E’una situazione inaccettabile sotto molti punti di vista, a cominciare dalla mancanza di senso civico rispetto alle necessità collettive e dei singoli cittadini. Un vuoto che non riguarda soltanto l’insipienza della politica, ma un po’ tutti noi, distratti come siamo da quanto di effimero e di inutile ci assedia con i social e i media, e ci impedisce di concentrarci sui problemi veri. Certo, la politica ha colpe ineludibili. Disboscamenti, serrato consumo del suolo, urbanizzazione selvaggia, mancate manutenzioni hanno effetti devastanti in caso di pioggia o, peggio, di nubifragi. Da quanto tempo però si parla a vanvera di una mappa del dissesto idrogeologico? Ora il ministro della Protezione civile, Nello Musumeci, se ne esce bello bello annunciando che entro la metà del prossimo anno sarà varato un provvedimento con interventi mirati, dalla realizzazione di nuove dighe all’eliminazione di sprechi d’acqua. Per dirla in un altro modo, si metterà mano a uno scenario ambientale che non può essere lasciato a sé stesso.

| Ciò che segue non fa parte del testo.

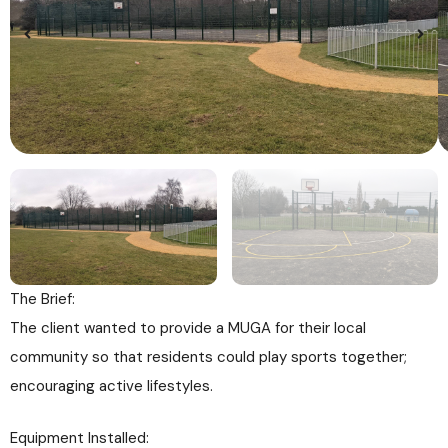
The Brief:
The client wanted to provide a MUGA for their local
community so that residents could play sports together;
encouraging active lifestyles.
Equipment Installed: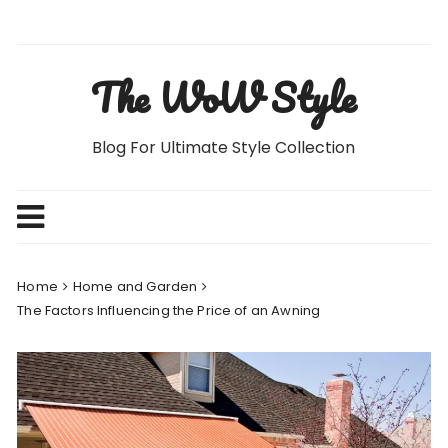
Skip
to
content
The WoW Style
Blog For Ultimate Style Collection
Home
Home and Garden
The Factors Influencing the Price of an Awning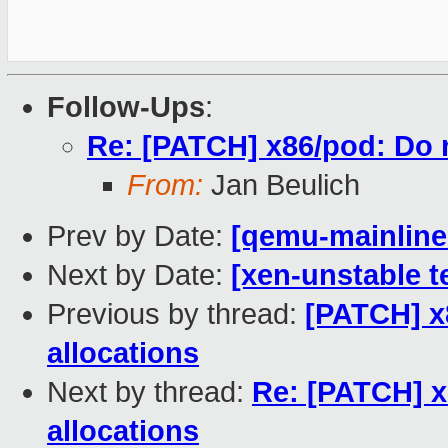
Follow-Ups
:
Re: [PATCH] x86/pod: Do 
From:
Jan Beulich
Prev by Date:
[qemu-mainline 
Next by Date:
[xen-unstable t
Previous by thread:
[PATCH] x
allocations
Next by thread:
Re: [PATCH] 
allocations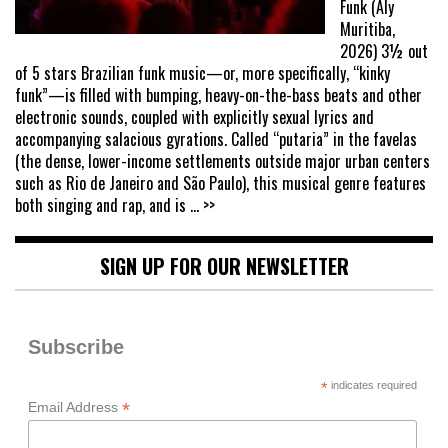
Funk (Aly
Muritiba,
2026) 3½ out
of 5 stars Brazilian funk music—or, more specifically, “kinky
funk”—is filled with bumping, heavy-on-the-bass beats and other
electronic sounds, coupled with explicitly sexual lyrics and
accompanying salacious gyrations. Called “putaria” in the favelas
(the dense, lower-income settlements outside major urban centers
such as Rio de Janeiro and São Paulo), this musical genre features
both singing and rap, and is
... >>
SIGN UP FOR OUR NEWSLETTER
Subscribe
*
indicates required
*
Email Address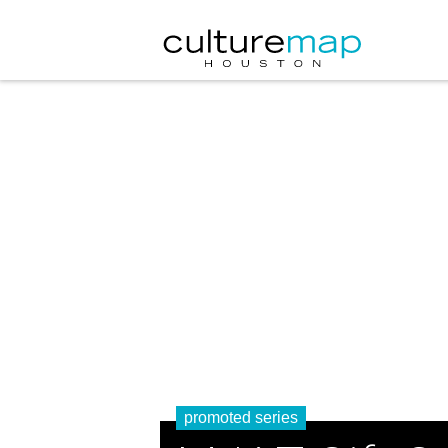
promoted series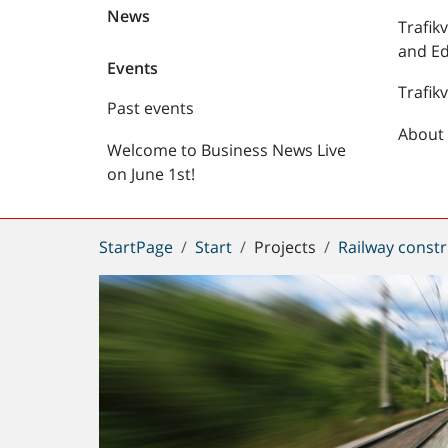
News
Trafik
and Ed
Events
Trafik
Past events
About 
Welcome to Business News Live
on June 1st!
You
StartPage
Start
Projects
Railway constr
are
here: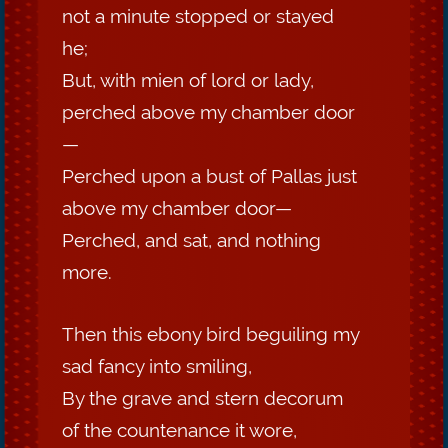
not a minute stopped or stayed
he;
But, with mien of lord or lady,
perched above my chamber door
—
Perched upon a bust of Pallas just
above my chamber door—
Perched, and sat, and nothing
more.
Then this ebony bird beguiling my
sad fancy into smiling,
By the grave and stern decorum
of the countenance it wore,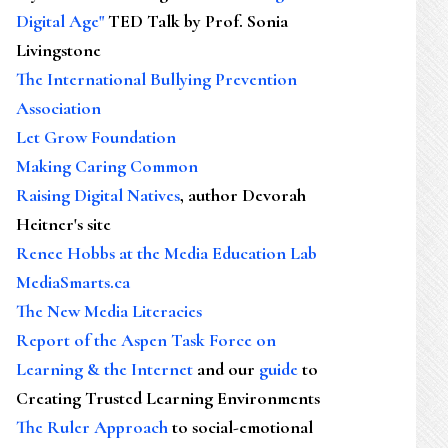
Digital Age"
TED Talk by Prof. Sonia
Livingstone
The International Bullying Prevention
Association
Let Grow Foundation
Making Caring Common
Raising Digital Natives
, author Devorah
Heitner's site
Renee Hobbs at the Media Education Lab
MediaSmarts.ca
The New Media Literacies
Report of the Aspen Task Force on
Learning & the Internet
and our
guide
to
Creating Trusted Learning Environments
The Ruler Approach
to social-emotional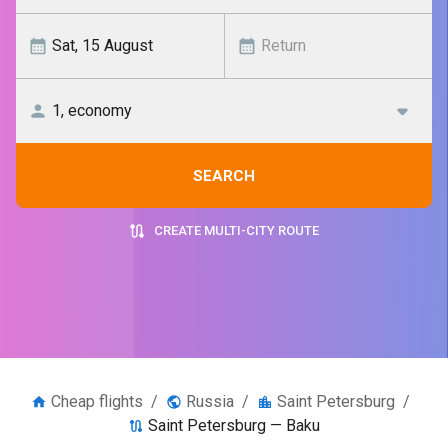
SEARCH
CREATE MULTI-CITY ROUTE
Cheap flights
/
Russia
/
Saint Petersburg
/
Saint Petersburg — Baku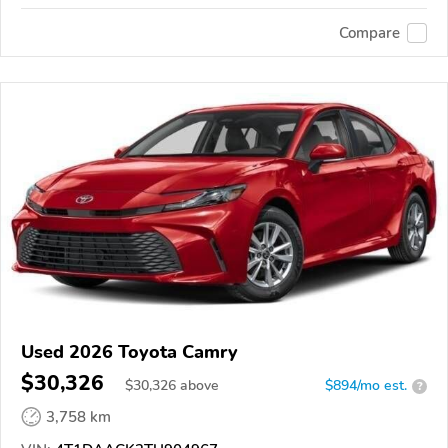
Compare
Used 2026 Toyota Camry
$30,326
$
30,326
above
$894/mo est.
?
3,758 km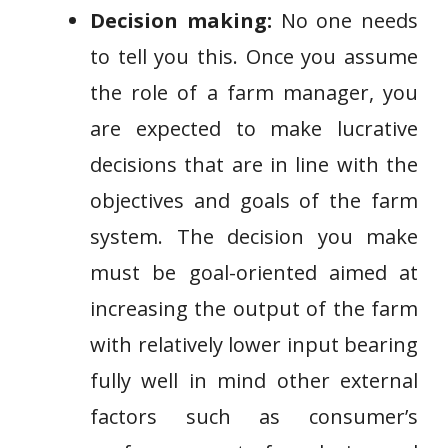
Decision making:
No one needs
to tell you this. Once you assume
the role of a farm manager, you
are expected to make lucrative
decisions that are in line with the
objectives and goals of the farm
system. The decision you make
must be goal-oriented aimed at
increasing the output of the farm
with relatively lower input bearing
fully well in mind other external
factors such as consumer’s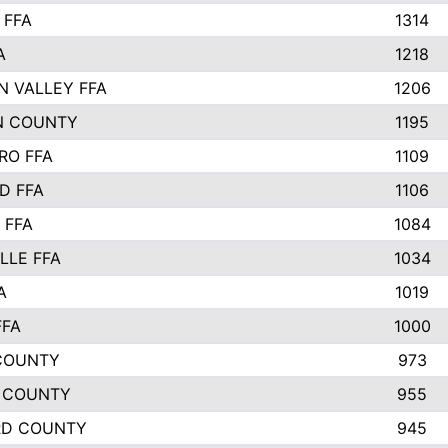
 FFA
1314
A
1218
N VALLEY FFA
1206
N COUNTY
1195
RO FFA
1109
D FFA
1106
 FFA
1084
LLE FFA
1034
A
1019
FFA
1000
COUNTY
973
 COUNTY
955
RD COUNTY
945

 Ora, e prima? Beh, la Provincia di Varese, caso più unico che raro in Italia, ci aveva pensato già una quindicina d’anni fa con la realizzazione della diga di Gurone che regola le piene del fiume Olona. Presidente a Villa Recalcati era il leghista Marco Reguzzoni. Prima di allora (la digha fu inaugurata nel 2009) il fiume, che ha la sorgente poco più a monte, rappresentava un serio pericolo per le frequenti esondazioni nelle aree che attraversava. Intere zone, soprattutto industriali, subirono ingenti danni nel corso degli anni. Problema poi finalmente risolto. Certo, l’intervento richiese una somma  consistente di denaro ma comunque gestibile dall’ente pubblico. Lo sforzo economico è stato ripagato dai risultati, scontato sottolinearlo. Un esempio commendevole quello della Provincia varesina? Se si vuole, certo che sì. Che la dice lunga su un aspetto: per risolvere le questioni occorre la volontà politica e la determinazione per affrontarle.

Oggi Musumeci afferma che serve un approccio ingegneristico al tema del dissesto idrogeologico. Meno male che ce lo dice lui: non avremmo mai sospettato che senza tecnici e esperti della materia non sarebbe possibile affrontare il colossale, indifferibile nodo della prevenzione e della messa in sicurezza del territorio. Il nodo è un altro: che non siano le solite chiacchiere della politica, quelle che ci sommergono da sempre e, a volte, fanno più male dell’acqua e del fango che hanno messo in ginocchio le città e i paesi dell’Emilia Romagna.